AUFGABE 1 - Bei welchem Verlag und in welchem Monat erscheint der Roman „Endstufe“ laut dem Textauszug nun?

Gerhard Beckmanns Meinung – Thor Kunkels „Endstufe“: Was Feuilletonredaktionen beim Schreiben über Verlagsvorgänge eigentlich wissen und bedenken müssten

Ist die – vermutlich von Thor Kunkel, dem Autor, initiierte – durch die Frankfurter Allgemeine Sonntagszeitung, die F.A Z. und das ARD-Kulturmagazin Titel Thesen Temperamente vor einer Woche ausgelöste „Debatte“ um den Roman Endstufe [mehr…] – trotz heutigem SPIEGEL-Artikel – bereits verrauscht?

Die seit Frank Schirrmachers Versuch, anlässlich Martin Walsers „Tod eines Kritikers“ Suhrkamp verlegerisch Mores zu lehren, in deutschen Feuilletons fast schon Mode gewordene Anprangerei von Programmentscheidungen in renommierten Häusern ist – endlich – von Feuilletons selbst an den Pranger gestellt worden [mehr…].

Thor Kunkel hat für sein Werk, das im März bei Rowohlt erscheinen sollte, dessen Publikation dort in einem Konflikt mit Lektorat und Verlagsleitung über die Endfassung des Manuskripts in letzter Minute jedoch abgeblasen wurde, einen neuen Verlag gefunden: Es kommt nun [mehr…] im April, nur einen Monat später, bei Eichborn Berlin heraus.

Alles paletti?

Für Thor Kunkel gewiss.
Bei der Suche nach einem neuen Verlag hat ihm die mediale Aufregung bestimmt nicht geschadet. Möglicherweise hilft sie dem Autor und Eichborn auch, was den Einkauf des Romans durch den Buchhandel, das Echo in Presse, Rundfunk und Fernsehen bei Erscheinen des Romans und den anschliessenden Publikumserfolg betrifft. Warum nicht? So weit, so gut.

Für Rowohlt und die Verlage dagegen kaum.

(Datensätze aus einem Datenbestand)

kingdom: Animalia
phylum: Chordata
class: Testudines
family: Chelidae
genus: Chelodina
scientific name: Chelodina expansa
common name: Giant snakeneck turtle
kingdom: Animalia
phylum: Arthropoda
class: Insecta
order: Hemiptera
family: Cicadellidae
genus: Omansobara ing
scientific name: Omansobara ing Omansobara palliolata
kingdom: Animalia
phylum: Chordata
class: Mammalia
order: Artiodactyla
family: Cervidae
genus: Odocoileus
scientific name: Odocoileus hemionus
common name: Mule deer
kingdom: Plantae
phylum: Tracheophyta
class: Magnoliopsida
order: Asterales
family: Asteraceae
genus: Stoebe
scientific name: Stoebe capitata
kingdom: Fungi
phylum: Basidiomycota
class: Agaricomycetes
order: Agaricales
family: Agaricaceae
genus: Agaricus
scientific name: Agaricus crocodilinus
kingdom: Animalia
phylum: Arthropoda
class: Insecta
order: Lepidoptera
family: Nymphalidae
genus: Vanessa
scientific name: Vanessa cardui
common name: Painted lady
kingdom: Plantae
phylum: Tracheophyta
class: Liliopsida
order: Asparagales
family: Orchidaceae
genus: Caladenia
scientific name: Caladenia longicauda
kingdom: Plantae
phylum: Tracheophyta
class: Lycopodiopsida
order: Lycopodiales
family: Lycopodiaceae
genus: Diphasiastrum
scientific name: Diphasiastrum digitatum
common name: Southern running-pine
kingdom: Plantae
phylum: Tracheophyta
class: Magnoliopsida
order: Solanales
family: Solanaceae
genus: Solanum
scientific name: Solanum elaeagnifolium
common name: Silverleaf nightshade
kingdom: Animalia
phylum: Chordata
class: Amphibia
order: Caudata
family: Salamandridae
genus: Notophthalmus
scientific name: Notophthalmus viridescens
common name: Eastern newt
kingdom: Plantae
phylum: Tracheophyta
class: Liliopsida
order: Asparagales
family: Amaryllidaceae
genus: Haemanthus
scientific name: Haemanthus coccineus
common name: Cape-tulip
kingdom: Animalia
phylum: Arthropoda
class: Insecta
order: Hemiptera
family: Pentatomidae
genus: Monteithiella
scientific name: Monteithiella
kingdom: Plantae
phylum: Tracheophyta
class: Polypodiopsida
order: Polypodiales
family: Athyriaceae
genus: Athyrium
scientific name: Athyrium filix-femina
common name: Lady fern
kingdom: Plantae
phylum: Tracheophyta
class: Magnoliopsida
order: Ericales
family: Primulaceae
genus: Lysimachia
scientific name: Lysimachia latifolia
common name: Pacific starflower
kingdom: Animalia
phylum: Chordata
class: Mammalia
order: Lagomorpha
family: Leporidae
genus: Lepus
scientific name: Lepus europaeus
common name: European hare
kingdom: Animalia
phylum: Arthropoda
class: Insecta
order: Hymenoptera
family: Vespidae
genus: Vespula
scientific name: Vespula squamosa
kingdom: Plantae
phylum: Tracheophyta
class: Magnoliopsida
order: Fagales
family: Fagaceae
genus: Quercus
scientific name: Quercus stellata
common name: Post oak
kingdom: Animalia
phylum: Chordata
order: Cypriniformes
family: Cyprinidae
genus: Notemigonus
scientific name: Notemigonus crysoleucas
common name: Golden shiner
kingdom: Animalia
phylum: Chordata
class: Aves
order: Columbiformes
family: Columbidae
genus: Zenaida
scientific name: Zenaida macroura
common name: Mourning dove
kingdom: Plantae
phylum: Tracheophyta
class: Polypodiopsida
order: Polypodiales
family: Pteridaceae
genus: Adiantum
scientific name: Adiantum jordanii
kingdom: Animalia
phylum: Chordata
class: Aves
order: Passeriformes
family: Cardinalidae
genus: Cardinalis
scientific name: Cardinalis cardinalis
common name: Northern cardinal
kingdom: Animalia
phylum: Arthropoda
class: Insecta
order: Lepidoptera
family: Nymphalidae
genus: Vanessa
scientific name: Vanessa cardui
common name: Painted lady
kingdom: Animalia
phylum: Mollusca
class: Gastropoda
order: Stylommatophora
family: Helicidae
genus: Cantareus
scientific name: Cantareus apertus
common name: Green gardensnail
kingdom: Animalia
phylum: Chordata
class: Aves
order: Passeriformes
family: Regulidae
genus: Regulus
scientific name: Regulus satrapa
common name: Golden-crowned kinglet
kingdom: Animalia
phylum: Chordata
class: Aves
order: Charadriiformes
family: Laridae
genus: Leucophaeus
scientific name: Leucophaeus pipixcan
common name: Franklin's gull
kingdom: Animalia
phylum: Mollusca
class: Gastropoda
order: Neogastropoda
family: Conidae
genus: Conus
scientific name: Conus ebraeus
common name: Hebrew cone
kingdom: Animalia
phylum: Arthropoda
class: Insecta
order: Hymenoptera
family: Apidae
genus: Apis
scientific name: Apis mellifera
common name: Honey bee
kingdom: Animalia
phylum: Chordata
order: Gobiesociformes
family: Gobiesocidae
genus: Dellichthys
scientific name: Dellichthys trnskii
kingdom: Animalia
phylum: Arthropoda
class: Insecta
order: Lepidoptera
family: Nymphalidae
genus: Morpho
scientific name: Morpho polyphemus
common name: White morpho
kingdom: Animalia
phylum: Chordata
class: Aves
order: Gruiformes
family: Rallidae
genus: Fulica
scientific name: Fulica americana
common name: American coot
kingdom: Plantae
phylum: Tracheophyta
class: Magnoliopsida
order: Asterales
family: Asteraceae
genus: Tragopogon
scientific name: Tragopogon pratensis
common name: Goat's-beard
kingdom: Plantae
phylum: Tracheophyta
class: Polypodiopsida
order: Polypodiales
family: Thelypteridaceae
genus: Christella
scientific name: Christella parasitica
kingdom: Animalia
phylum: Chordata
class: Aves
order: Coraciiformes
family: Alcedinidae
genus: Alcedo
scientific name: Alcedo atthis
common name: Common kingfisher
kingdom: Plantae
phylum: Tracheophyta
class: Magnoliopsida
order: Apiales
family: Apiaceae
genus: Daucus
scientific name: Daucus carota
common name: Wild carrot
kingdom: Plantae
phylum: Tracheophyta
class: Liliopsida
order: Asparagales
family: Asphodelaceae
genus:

AUFGABE 2 - Gib die Zeilen der Datensätze wortgetreu wieder, beginnend mit der Zeile, die „genus: Haemanthus“ enthält, und endend mit der Zeile, die „genus: Cardinalis“ enthält. Beide Zeilen gehören dazu.

ERGEBNIS 1 - Er erscheint im April bei Eichborn Berlin.

ERGEBNIS 2 -
genus: Haemanthus
scientific name: Haemanthus coccineus
common name: Cape-tulip
kingdom: Animalia
phylum: Arthropoda
class: Insecta
order: Hemiptera
family: Pentatomidae
genus: Monteithiella
scientific name: Monteithiella
kingdom: Plantae
phylum: Tracheophyta
class: Polypodiopsida
order: Polypodiales
family: Athyriaceae
genus: Athyrium
scientific name: Athyrium filix-femina
common name: Lady fern
kingdom: Plantae
phylum: Tracheophyta
class: Magnoliopsida
order: Ericales
family: Primulaceae
genus: Lysimachia
scientific name: Lysimachia latifolia
common name: Pacific starflower
kingdom: Animalia
phylum: Chordata
class: Mammalia
order: Lagomorpha
family: Leporidae
genus: Lepus
scientific name: Lepus europaeus
common name: European hare
kingdom: Animalia
phylum: Arthropoda
class: Insecta
order: Hymenoptera
family: Vespidae
genus: Vespula
scientific name: Vespula squamosa
kingdom: Plantae
phylum: Tracheophyta
class: Magnoliopsida
order: Fagales
family: Fagaceae
genus: Quercus
scientific name: Quercus stellata
common name: Post oak
kingdom: Animalia
phylum: Chordata
order: Cypriniformes
family: Cyprinidae
genus: Notemigonus
scientific name: Notemigonus crysoleucas
common name: Golden shiner
kingdom: Animalia
phylum: Chordata
class: Aves
order: Columbiformes
family: Columbidae
genus: Zenaida
scientific name: Zenaida macroura
common name: Mourning dove
kingdom: Plantae
phylum: Tracheophyta
class: Polypodiopsida
order: Polypodiales
family: Pteridaceae
genus: Adiantum
scientific name: Adiantum jordanii
kingdom: Animalia
phylum: Chordata
class: Aves
order: Passeriformes
family: Cardinalidae
genus: Cardinalis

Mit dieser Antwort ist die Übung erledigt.